Philip Collins
20 July 2009
What is it about your political beliefs that put you on the Left rather than the Right?
The priority of the least well-off. The belief that the biggest problems in domestic politics concern those people who, unrelated to their own efforts and talents, receive too little reward. The political Left takes this more seriously than the Right, which tends to be more quiescent. To be on the Left is to be restless and dissatisfied. I don’t like complacency and selfishness as individual traits and conservatism is complacency and selfishness elevated to the status of ideology.

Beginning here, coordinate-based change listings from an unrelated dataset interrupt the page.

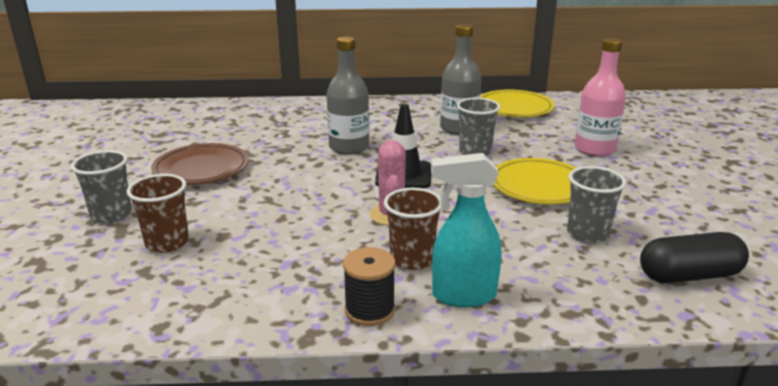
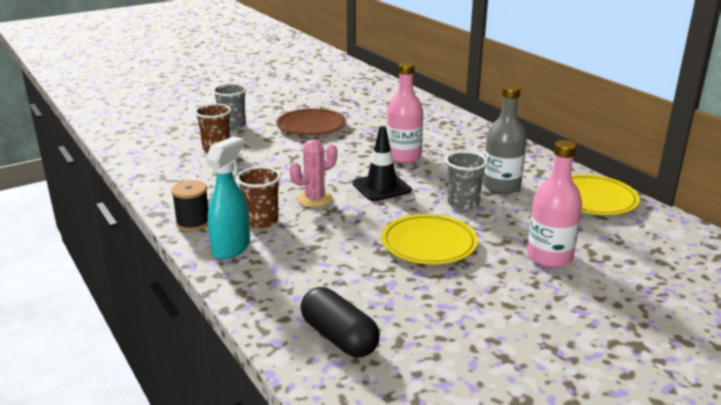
camera: 60 degrees right, 0 degrees up
(349, 147) = (403, 157): grey bottle -> pink bottle
(463, 296) = (231, 248): turquoise spray bottle -> turquoise spray bottle turned 60 degrees clockwise
(587, 234) = (365, 280): grey cup -> none

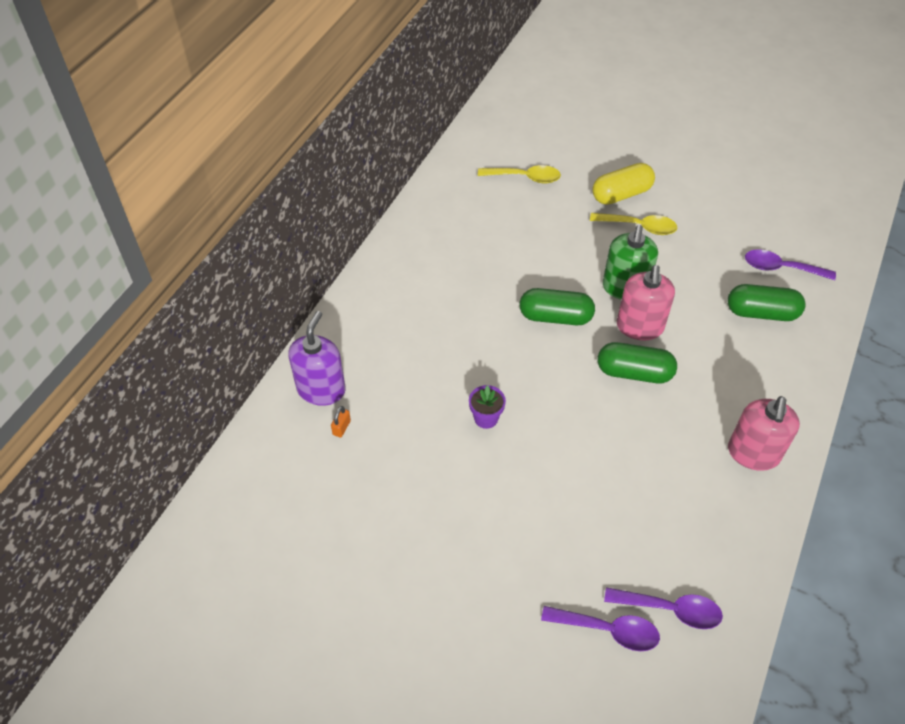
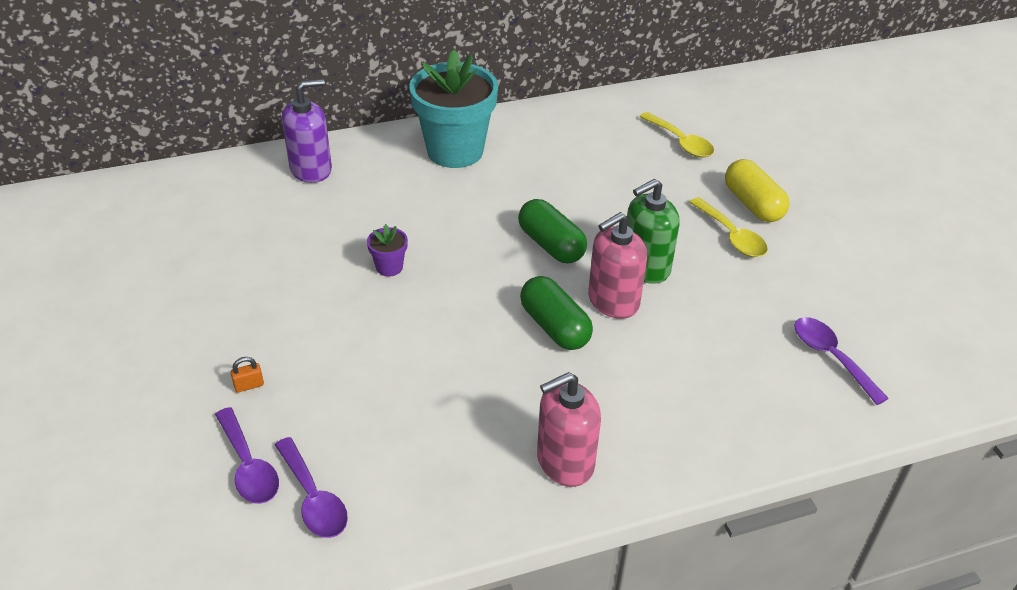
camera: 45 degrees right, 10 degrees down
(341, 428) = (287, 199): orange padlock -> orange padlock (249, 385)
(398, 294) = (455, 151): none -> turquoise flower pot
(621, 194) = (753, 204): yellow capsule -> yellow capsule turned 45 degrees clockwise
(761, 313) = (750, 374): green capsule -> none

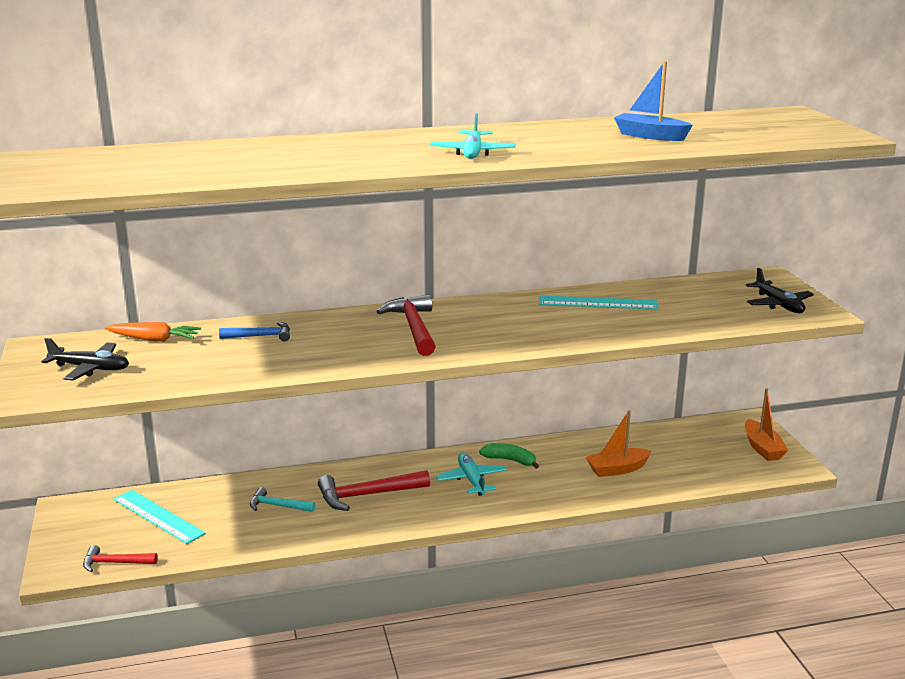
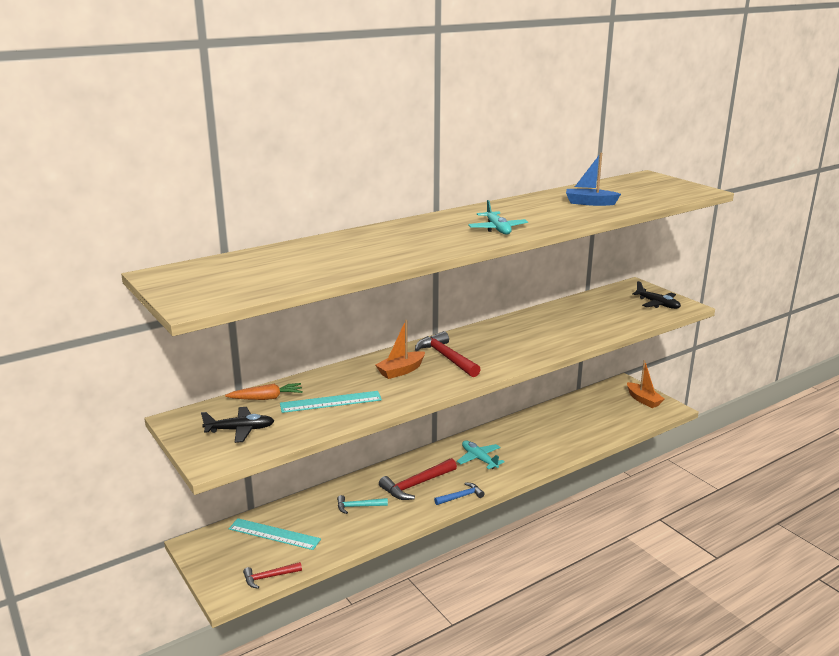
camera: 20 degrees left, 0 degrees up
(261, 336) = (344, 382): blue hammer -> blue hammer (461, 496)
(510, 460) = (494, 440): green banana -> none
(598, 303) = (549, 320): turquoise ruler -> turquoise ruler (331, 402)
(617, 469) = (567, 432): orange boat -> orange boat (401, 371)

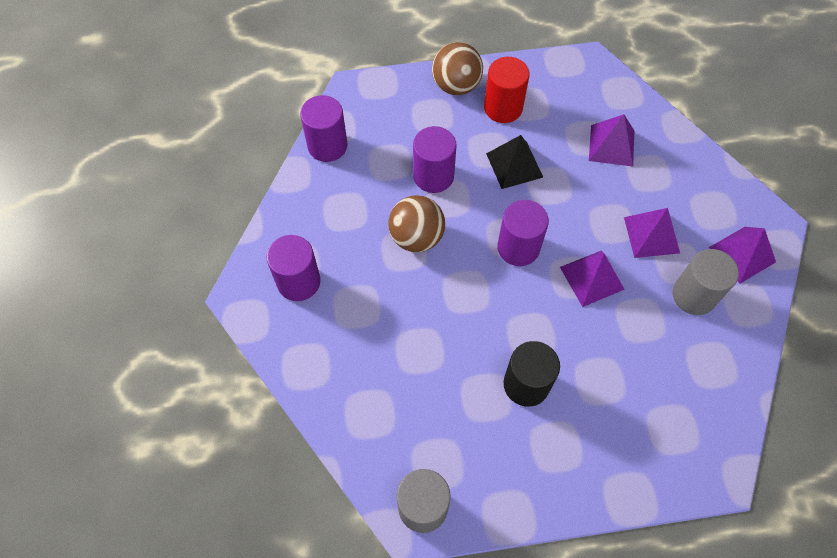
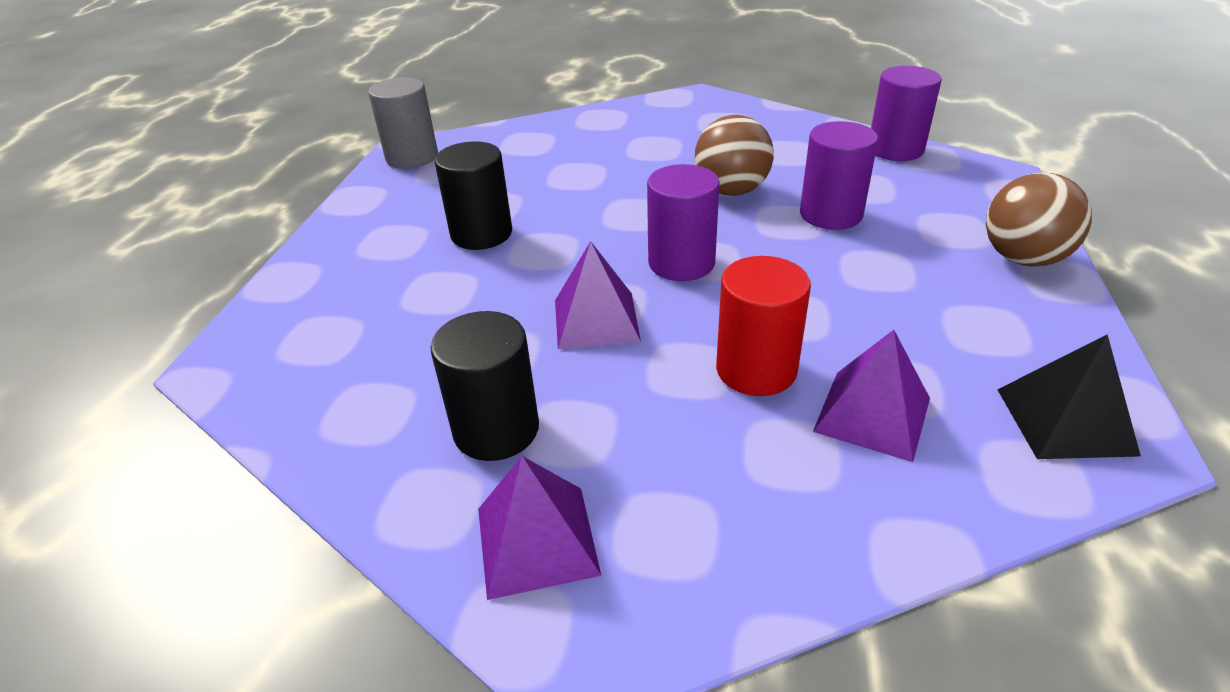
camera: 110 degrees right, 25 degrees down
(298, 282) = (700, 121): purple cylinder -> none
(503, 108) = (972, 298): red cylinder -> red cylinder (756, 370)
(514, 165) = (839, 287): black pyramid -> black pyramid (1065, 421)
(651, 235) = (644, 411): purple pyramid -> none
(693, 295) = (496, 430): grey cylinder -> black cylinder

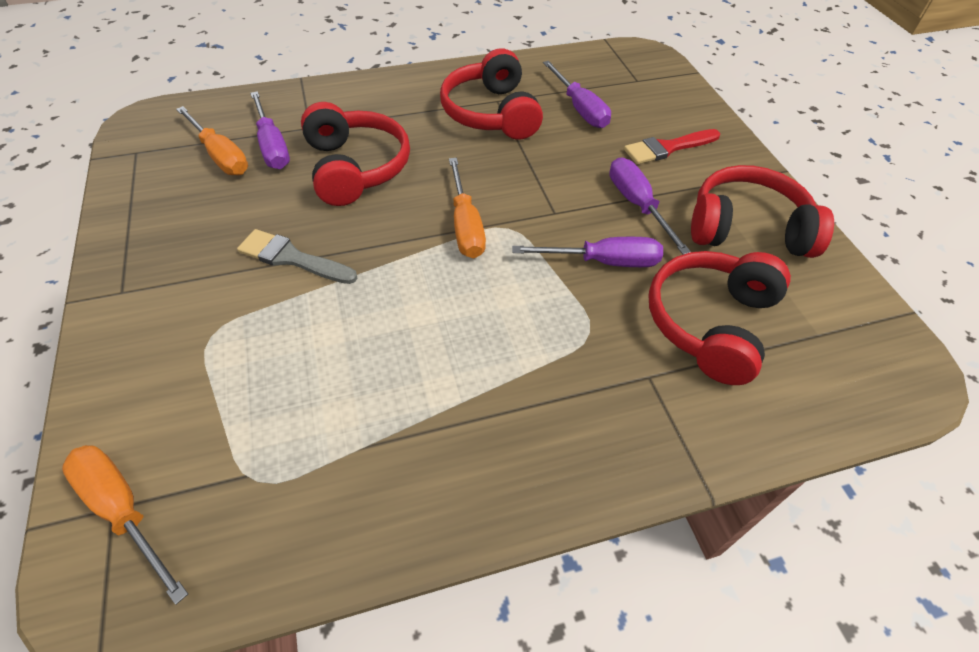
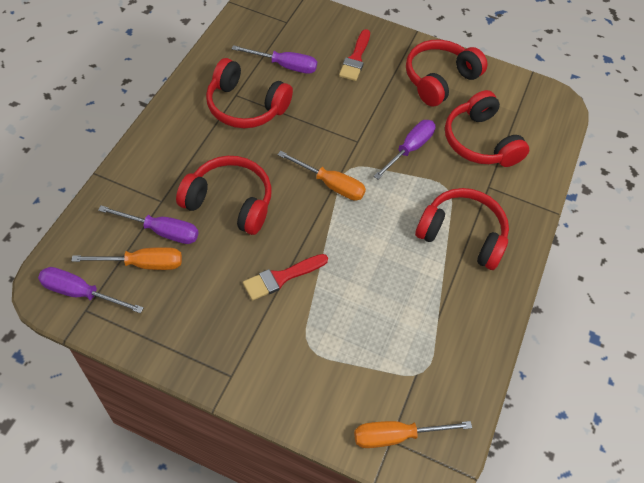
camera: 55 degrees left, 5 degrees up
(292, 258) = (281, 277): grey brush -> red brush
(532, 393) = (462, 235): none -> red headphones
(637, 205) = (384, 105): purple screwdriver -> purple screwdriver (81, 293)

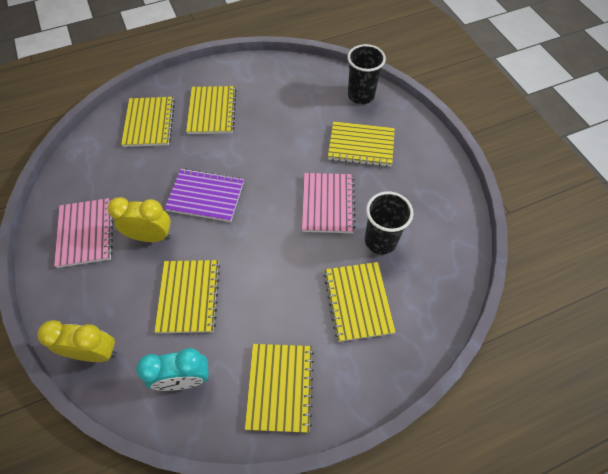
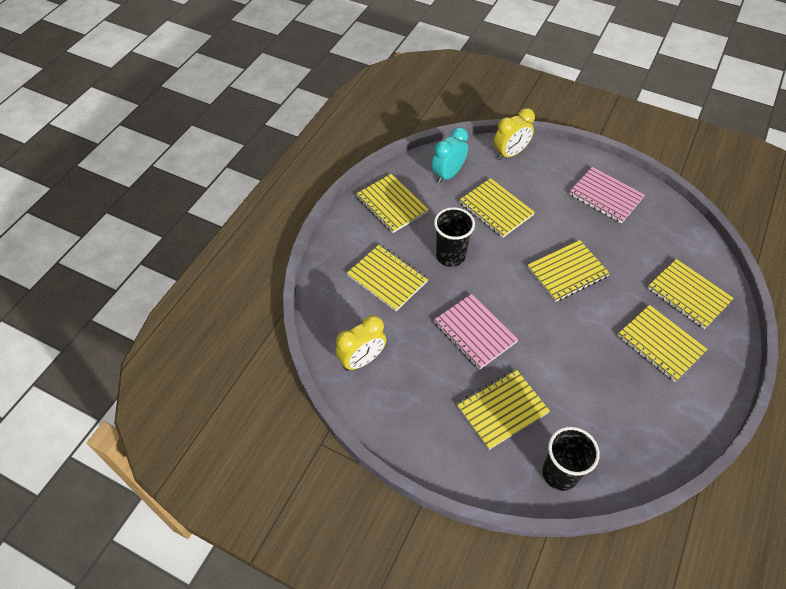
camera: 140 degrees right, 5 degrees down
(151, 236) = (564, 222): yellow clock -> yellow clock (362, 360)
(205, 196) = (567, 272): purple notebook -> yellow notebook
(380, 241) = (408, 332): black cup -> black cup (450, 256)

What do you consider made you Left wing?
Disposition, inclination, friendships and reading. Everyone thinks that their beliefs come before their allegiance but it’s rarely as simple as that. It’s more likely that we have instincts and dispositions which are then confirmed by friends and solidified and legitimised by reading.
How would you describe the sort of society you want Britain to be?
A liberal republic in which people are free to choose their own account of the sort of society that they want Britain to be. The assumption that there should be a single answer to this question is the most common error on the Left.
What one or two changes would make the biggest difference to bringing that about?
Inevitably, a liberal republic requires very many small changes rather than one large change. But it will be important to tax unearned income heavily and earned income lightly and it would be good if we used the state to transfer money to powerful citizens rather than act on the delusion that we can devise services centrally that will suit so many different individual needs.
What most makes you angry about the way Britain is now?
The fact that too many children, in a rich developed democracy, cannot read properly. It’s an extraordinary failure.
Which person, event, era or movement from the past should we look to for inspiration now?
John Stuart Mill, On Liberty: the crucial lesson is that beginning from an overarching vision of what we want, then commanding the state to wish it into being is just about the last way we ought to proceed. For the same reason I would recommend Edmund Dell’s A Strange Eventful History which piles up the evidence to show that the Labour party’s method is bound to fall short of its hopes.